Defendant filed its Motion to Dismiss for Failure to State a Claim Pursuant to Fed.R.Civ.P. 12(b) (6) on March 12, 2014. On March 28, 2014 this case was assigned for an initial scheduling conference to be held on May 22, 2014. Plaintiffs filed their opposition to the motion on April 2, 2014,  but they did not file an amended complaint, as they were permitted to do under Rule 15(a) (1) (B), Fed.R.Civ.p. Because the defendant's motion was still pending, on April 30, 2014 it filed a Consent Motion to Reset Scheduling Conference and Status Report Deadline, which was granted. The order granting the motion advised the parties that another scheduling conference would be set after the district judge ruled on the defendant's motion to dismiss.
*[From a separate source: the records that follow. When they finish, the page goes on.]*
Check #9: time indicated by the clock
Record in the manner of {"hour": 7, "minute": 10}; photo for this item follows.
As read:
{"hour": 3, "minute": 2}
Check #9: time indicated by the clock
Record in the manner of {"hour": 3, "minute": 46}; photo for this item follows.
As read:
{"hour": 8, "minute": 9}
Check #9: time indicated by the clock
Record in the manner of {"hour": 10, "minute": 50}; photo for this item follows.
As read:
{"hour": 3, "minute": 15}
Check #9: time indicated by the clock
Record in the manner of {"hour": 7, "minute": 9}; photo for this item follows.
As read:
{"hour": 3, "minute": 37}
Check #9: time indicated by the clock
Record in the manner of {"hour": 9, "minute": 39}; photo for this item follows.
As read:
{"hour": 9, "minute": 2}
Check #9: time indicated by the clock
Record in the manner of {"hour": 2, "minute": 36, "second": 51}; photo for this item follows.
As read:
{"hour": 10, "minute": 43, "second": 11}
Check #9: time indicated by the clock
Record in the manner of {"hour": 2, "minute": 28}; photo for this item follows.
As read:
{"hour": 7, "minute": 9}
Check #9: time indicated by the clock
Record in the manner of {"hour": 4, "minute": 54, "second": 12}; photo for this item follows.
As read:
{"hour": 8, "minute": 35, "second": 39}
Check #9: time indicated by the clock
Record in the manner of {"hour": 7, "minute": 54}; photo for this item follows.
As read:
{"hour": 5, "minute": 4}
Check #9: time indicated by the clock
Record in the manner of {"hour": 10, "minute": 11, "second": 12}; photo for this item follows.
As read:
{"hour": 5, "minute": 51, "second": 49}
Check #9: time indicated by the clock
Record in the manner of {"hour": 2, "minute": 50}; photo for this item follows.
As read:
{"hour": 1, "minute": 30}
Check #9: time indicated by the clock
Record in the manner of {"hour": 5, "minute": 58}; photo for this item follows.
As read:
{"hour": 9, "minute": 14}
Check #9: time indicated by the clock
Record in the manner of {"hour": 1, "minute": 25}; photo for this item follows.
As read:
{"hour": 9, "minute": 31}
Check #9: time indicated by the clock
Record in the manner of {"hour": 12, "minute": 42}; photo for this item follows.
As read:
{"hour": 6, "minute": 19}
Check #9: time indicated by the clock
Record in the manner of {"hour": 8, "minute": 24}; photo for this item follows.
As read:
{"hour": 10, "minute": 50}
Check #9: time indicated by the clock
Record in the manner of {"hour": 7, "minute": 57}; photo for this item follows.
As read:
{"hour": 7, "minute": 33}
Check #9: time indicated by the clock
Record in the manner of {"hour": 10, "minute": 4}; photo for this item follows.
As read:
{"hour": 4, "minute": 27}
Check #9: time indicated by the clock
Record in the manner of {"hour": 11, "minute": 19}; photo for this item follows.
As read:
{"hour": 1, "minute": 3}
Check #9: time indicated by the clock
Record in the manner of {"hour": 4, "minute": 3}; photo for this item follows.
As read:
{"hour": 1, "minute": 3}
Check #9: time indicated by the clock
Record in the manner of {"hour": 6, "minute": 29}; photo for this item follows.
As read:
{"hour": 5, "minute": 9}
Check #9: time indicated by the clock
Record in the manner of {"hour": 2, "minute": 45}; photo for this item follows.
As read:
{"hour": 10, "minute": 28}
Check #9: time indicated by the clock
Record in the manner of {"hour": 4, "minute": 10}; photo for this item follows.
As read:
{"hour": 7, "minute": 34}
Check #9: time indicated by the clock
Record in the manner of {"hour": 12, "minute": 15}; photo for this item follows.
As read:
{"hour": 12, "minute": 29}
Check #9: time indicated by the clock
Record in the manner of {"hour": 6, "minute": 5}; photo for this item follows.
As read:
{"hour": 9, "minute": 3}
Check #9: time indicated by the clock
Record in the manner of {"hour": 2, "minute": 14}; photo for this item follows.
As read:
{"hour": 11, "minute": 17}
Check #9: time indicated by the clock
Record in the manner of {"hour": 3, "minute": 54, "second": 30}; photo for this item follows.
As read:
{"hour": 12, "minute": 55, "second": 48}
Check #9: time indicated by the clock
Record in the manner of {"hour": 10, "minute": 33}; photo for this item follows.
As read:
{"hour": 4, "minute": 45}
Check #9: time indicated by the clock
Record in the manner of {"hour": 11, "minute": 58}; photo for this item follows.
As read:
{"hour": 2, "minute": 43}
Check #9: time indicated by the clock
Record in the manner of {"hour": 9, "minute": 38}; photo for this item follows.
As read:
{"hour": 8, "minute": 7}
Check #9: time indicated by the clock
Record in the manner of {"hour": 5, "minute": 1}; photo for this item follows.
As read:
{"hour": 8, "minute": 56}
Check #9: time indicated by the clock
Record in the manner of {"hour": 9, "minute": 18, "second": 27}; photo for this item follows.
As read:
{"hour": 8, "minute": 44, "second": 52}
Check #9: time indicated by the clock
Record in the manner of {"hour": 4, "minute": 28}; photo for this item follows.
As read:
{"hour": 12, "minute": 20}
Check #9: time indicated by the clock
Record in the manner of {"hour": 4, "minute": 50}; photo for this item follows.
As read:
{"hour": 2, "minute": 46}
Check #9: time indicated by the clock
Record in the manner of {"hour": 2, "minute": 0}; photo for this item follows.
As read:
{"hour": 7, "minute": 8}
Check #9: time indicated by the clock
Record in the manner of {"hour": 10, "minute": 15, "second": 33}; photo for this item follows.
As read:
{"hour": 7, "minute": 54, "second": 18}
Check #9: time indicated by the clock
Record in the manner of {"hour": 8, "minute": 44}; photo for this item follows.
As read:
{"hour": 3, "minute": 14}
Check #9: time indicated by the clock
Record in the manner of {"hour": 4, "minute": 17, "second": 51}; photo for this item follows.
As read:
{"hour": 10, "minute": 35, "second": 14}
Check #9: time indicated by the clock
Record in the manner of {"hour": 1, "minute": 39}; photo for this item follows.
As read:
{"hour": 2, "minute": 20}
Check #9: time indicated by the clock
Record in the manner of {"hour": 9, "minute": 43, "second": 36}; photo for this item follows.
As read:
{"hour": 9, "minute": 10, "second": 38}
The motion to dismiss is still pending.
Even though the motion to dismiss is still pending, the plaintiffs now move to set a status conference for the purpose of obtaining a scheduling order. Citing the procedural history of the case, particularly its pending motion to dismiss, the defendant argued that, in the interest of judicial economy and to reduce the cost of litigation, a status conference should not be held until the court rules on the motion to dismiss.
Defendant's argument is persuasive. Issuing a scheduling order at this time will force the parties to engage in discovery which likely will be costly and which may be unnecessary if the defendant's motion is granted, and the scope of any necessary discovery may be narrowed if the motion is only granted in part. A different conclusion may be warranted if the defendant had filed a clearly frivolous motion, but it did not. In these circumstances, there is no good reason to enter a scheduling order while the ...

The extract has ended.